According to him, part of what his government would be doing is to partner with the Federal Government to boost the state’s economy.
OsunDaily News gathered that Fubara’s plans were contained in a statement issued on Thursday by the Rivers State Commissioner for Information and Communications, Chris Finebone.
The commissioner at a briefing in Port Harcourt also gave a run down of the inauguration of the incoming administration.
Finebone, who is also the Chairman, Media and Publicity Sub Committee of the inauguration committee, submitted that “Although this event is to brief you on the events for the inauguration, we will not attempt to enter into the mind of the incoming Governor.
“However, we will be able to say based on the things that he has put out as his manifesto that the new administration to all intents and purposes is focused on creating an economically viable Rivers State.
“There have been specific pronouncements with regards to trying to encourage a bit more with regards to seaports, liaison with the Federal Government to ensure a blue economy.”
He noted that the seaports are exclusively on the Federal Government’s list, “But from what the incoming governor has said there will be a lot of collaboration between the state and the Federal Government to ensure a more economically viable state.
“There will also be a focus on Infrastructural development that will encourage small businesses, and there is a focus on Agriculture as a means to encourage small businesses.
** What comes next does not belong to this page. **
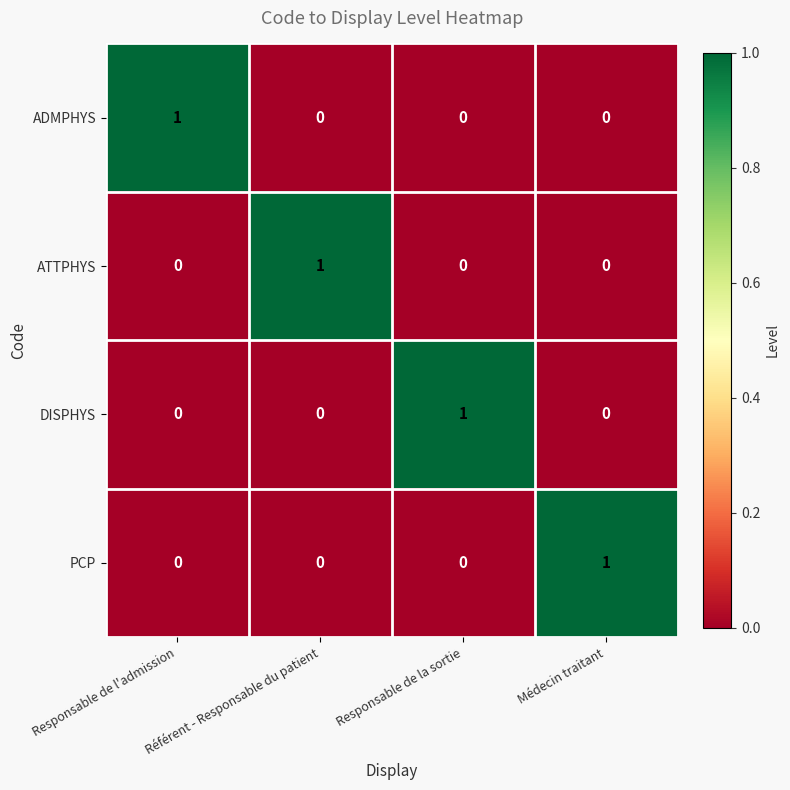

Count the number of data series in this chart.

4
“In his manifesto, he has spoken about opening up and freeing up land, so that there will be a land tenure that will make it possible for people to turn their lands into wealth.”
The commissioner further said the governor-elect, “will bring to bear his expertise and experience as a financial manager.
“So we can be sure of sound financial management in the next administration. Also going by his experience the public sector is going to see a lot of revamping.”